Wutanfälle einer 11jährigen

    Hallo!


    Ich bin echt schon am Verzweifeln.


    Meine fast 11jährige Tochter hat seit 3 Monaten fast täglich Wutanfälle. Wir waren schon bei der Kinderärztin, Chinesiologin, Ostheopatin und sind sogar bei einer Psychologin. Es wird aber nicht besser :-(


    Ich habe das Gefühl, dass die Behandlung für meine Tochter ein "Freifahrtschein" für ihre Wutausbrüche ist.


    Die Wutausbrüche sind so, dass sie ihre beiden Geschwister schlägt, uns (auch ihren Vater) anbrüllte. Wenn sie genug Kraft hätte würde sie wahrscheinlich auch uns schlagen versuchen. Sie ist mich auch schon angeflogen.


    Heute morgen knallte sie ein Geschirrtuch nur ein paar Zentimenter neben mir auf den Tisch und hat mich dann wieder angebrüllt.


    Auslöser für die Wutanfälle sind "Nichtigkeiten" wie: Hose ist im Bund zu weit (sie hat aber mehr als genug Hosen in ihrem Kasten), ihre Schwester macht Klatschspiele, ihr Bruder singt, sie soll ihre Wäsche, die sie selbst auf den Boden fallen lassen hat, aufheben,... etc.


    Achja.. diese Anfälle sind dann auch nicht in 2 Minuten wieder vorbei. Letztens hat sie 1 1/2 Stunden getobt. Frage mich wie ich das immer aushalten soll und ruhig bleiben soll. Gelingt mir nicht immer – manchmal brülle ich dann schon auch zurück.


    Bin komplett am verzweifeln. Am Samstag wollen wir in Urlaub fahren. Ich habe Angst, dass die Streiereien und Anfälle im Hotel weiter gehen.

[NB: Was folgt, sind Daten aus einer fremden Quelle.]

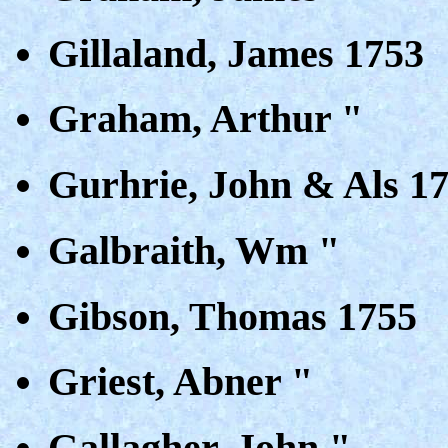
Gillaland, James 1753
Graham, Arthur "
Gurhrie, John & Als 1
Galbraith, Wm "
Gibson, Thomas 1755
Griest, Abner "
Gallagher, John "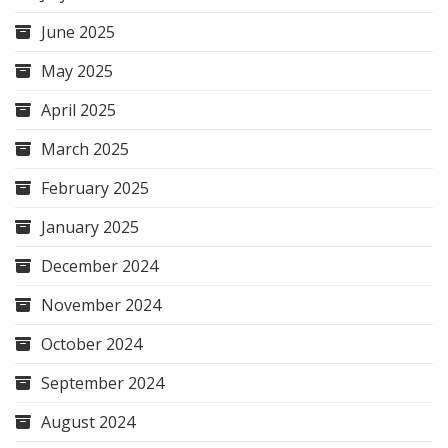
June 2025
May 2025
April 2025
March 2025
February 2025
January 2025
December 2024
November 2024
October 2024
September 2024
August 2024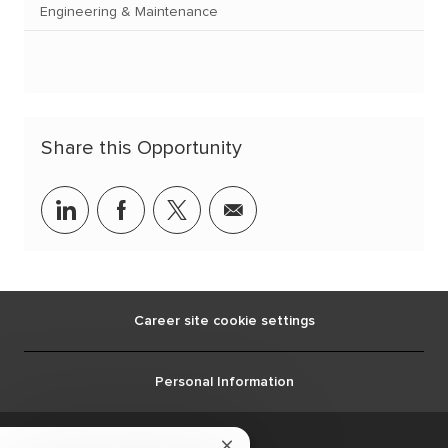
Engineering & Maintenance
Share this Opportunity
linkedin
facebook
twitter
share
via
mail
Career site cookie settings
Personal Information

Könnt nur mehr heule, weil ich nicht weiß was ich machen soll ??? :°(

  • 35 Antworten

    Einsetzende Pubertät... Herzlichen Glückwunsch, sie dürfen ihr Kind für einige Jahre gegen ein kleines Monster eintauschen! ]:D


    Ich würde auch sagen, wer so rumtobt, darf das in seinem Zimmer tun. Daß sie schlägt, geht mal gar nicht. Traut sie sich das in der Schule auch? Wohl eher nicht.

    Zitat

    Frage mich wie ich das immer aushalten soll und ruhig bleiben soll.

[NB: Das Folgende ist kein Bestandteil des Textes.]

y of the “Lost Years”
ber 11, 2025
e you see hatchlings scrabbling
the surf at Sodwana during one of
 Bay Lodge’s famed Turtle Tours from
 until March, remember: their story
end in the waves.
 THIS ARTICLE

    Ist Aushalten und ruhig bleiben denn sinnvoll? Sie ist alt genug, um mit der Wirkung ihrer Anfälle auf andere konfrontiert zu werden. Wenn es einfach pubertierendes Verhalten ist, muss man das als Restfamilie nicht aushalten. Wer tobt, verläßt den Raum, fertig. Sie ist 11.....in einem anderen Thread wird grad diskuiert, dass das eigentlich schon alt genug ist, um Pornos zu gucken, erste sexuelle Erfahrungen zu haben etc, und hier bockt eine 11-jährige wie ein Kleinkind rum und man versucht, das "Auszuhalten"?

    corneliamichaela

    Zitat

    Meine fast 11jährige Tochter hat seit 3 Monaten fast täglich Wutanfälle. Wir waren schon bei der Kinderärztin, Chinesiologin, Ostheopatin und sind sogar bei einer Psychologin. Es wird aber nicht besser

    Das seid ihr ja recht schnell alles durch gegangen – wie kommt das? Ich nehme mal an, dass es schon länger Probleme gab, die sich in den letzten Monaten jedoch verschlimmert haben? Wie war denn all die Jahre euer Umgang mit Wut und Frust?

    Was gibt es für Ansätze, um etwas zu verbessern? :-)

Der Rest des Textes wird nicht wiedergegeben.